* _本文_
================
「総務省幹部が官邸に、そこまでやるとまずいのではないかと進言にきた。すると、官邸幹部は『黙っていろ』と総務省幹部をどやしつけた。官邸は、放送法の改正も視野にテレビ局によりプレッシャーをかけようという思惑がありました」

 と自民党の閣僚経験者が打ち明けた。

 自民党元職員で政務調査会を長く担当した政治評論家の田村重信氏は、

「小西氏は、最初から予算委員会で取り上げればよかったと思います。それを前日に記者会見までやってあおった。高市さんはカチンときて、売られたケンカを買ったという構図だと感じましたね。総務相や政調会長といったキャリアもあるので、国会答弁の重みはわかっているはずです」

 と感じたという。
================
* _資料一覧_
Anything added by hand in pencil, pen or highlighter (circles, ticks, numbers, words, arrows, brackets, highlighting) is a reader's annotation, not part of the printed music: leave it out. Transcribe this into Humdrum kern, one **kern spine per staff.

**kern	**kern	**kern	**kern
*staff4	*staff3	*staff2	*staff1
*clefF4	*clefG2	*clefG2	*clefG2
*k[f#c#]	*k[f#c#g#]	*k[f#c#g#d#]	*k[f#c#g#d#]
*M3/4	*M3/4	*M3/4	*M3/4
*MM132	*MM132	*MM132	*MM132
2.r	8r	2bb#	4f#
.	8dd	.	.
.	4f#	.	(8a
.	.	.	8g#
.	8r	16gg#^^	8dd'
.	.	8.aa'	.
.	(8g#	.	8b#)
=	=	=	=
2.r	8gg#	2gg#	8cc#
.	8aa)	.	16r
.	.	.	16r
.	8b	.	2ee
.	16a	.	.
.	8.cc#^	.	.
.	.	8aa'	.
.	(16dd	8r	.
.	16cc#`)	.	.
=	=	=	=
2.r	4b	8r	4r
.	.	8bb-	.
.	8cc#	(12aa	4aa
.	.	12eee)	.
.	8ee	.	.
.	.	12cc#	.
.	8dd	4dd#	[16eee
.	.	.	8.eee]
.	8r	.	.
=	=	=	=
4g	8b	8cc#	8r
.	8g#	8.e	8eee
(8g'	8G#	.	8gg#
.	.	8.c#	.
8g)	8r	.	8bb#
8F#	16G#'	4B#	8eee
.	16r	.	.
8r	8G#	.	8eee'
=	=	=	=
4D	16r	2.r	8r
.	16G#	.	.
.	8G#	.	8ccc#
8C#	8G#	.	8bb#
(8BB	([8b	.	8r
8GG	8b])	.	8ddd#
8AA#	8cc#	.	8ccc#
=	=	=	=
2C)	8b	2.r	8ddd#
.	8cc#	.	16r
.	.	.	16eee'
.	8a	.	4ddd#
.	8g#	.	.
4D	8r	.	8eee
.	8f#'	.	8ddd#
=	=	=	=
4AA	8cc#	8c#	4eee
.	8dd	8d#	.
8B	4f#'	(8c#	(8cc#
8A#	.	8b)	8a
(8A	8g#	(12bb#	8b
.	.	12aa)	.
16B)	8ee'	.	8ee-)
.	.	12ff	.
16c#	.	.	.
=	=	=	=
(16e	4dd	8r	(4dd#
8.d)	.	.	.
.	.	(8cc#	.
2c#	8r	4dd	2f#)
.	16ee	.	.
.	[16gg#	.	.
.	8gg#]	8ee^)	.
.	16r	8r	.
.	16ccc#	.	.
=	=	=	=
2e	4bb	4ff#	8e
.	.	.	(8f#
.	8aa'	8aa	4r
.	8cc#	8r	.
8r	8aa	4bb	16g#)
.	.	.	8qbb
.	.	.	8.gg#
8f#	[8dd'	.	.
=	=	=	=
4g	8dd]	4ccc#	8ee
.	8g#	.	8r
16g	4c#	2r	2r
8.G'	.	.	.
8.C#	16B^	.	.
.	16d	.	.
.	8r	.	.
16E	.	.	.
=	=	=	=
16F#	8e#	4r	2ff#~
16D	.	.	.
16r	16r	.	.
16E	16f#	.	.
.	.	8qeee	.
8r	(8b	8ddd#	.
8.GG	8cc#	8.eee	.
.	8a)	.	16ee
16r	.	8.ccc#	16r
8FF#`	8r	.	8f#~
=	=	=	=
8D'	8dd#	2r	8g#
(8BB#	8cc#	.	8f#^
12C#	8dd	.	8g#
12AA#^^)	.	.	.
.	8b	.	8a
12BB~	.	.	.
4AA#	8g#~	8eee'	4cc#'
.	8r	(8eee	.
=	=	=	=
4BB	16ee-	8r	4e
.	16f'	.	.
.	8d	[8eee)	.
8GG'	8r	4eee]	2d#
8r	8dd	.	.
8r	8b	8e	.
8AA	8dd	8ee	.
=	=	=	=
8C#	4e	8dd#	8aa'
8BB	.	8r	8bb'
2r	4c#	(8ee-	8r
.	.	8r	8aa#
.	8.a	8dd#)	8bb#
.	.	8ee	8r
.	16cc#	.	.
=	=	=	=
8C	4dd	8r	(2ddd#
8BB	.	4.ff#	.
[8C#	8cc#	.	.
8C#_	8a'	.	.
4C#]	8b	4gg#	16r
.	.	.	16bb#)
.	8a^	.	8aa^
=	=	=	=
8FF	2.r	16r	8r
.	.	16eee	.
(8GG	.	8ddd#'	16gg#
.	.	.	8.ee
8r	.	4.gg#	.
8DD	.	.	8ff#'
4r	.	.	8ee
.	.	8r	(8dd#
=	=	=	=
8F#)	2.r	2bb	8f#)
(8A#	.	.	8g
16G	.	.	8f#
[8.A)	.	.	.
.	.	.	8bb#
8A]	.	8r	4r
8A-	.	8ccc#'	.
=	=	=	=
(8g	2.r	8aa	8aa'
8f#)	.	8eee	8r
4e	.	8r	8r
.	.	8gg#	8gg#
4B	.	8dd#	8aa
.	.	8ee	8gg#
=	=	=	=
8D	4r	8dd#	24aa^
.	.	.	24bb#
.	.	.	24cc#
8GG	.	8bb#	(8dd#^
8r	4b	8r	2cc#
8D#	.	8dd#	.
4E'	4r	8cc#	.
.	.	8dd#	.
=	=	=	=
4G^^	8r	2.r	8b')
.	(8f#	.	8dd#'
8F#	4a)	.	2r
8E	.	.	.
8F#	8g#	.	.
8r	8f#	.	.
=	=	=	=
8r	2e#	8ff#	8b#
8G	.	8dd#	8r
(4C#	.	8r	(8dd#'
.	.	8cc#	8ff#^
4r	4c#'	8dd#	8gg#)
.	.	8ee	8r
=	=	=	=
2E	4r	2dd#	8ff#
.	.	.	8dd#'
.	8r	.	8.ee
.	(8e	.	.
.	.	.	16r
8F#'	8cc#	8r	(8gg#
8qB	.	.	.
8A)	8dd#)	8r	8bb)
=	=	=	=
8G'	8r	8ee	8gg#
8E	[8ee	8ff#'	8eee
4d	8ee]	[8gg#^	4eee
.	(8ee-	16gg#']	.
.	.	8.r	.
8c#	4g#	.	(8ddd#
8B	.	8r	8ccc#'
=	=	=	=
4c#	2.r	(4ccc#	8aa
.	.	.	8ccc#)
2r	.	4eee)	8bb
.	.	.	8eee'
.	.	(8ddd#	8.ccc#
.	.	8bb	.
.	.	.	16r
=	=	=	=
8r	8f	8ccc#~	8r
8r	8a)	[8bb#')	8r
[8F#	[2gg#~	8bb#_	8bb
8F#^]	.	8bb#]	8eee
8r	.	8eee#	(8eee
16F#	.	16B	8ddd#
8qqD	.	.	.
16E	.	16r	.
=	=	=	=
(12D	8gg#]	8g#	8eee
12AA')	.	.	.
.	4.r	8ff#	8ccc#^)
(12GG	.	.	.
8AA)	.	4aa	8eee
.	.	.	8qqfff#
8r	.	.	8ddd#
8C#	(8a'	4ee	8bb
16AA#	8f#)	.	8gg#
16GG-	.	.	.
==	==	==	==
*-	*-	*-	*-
================
* _取り組む課題_
1 – 本文について、次の問いに答えよ。
(a) 官邸幹部は総務省幹部にどんな言葉を浴びせたか。
(b) 田村重信氏が自民党で長く担当していたのは何か。
(c) 田村氏によると、小西氏は予算委員会の前日に何をしたか。
2 – 放送法をめぐる本文を、最後の文の後から書き継いでください。
資料は本文とは別の出典から集めたものです。

* _課題の答え_
1 –
(a) 「黙っていろ」
(b) 政務調査会
(c) 記者会見

2 –
 その上で、

「高市氏より安倍元首相のほうがマスコミについては敵か味方かでわけるタイプだったですからね。内部文書を見ても高市氏は慎重に検討している文言がありますよ。高市氏が『辞任』まで口にしたのは言い過ぎでした。総裁候補の一人でもあり、すぐに進退に言及するのは避けるべきです」

 との見方を示す。

 一方、立憲民主党からは「内部文書は確かなものと総務省も認めている。高市氏の辞職までもっていきたい」と意気込んだ声が聞こえてくる。

 今後、さらなる「どんでん返し」があるのだろうか。

(AERA dot.編集部 今西憲之)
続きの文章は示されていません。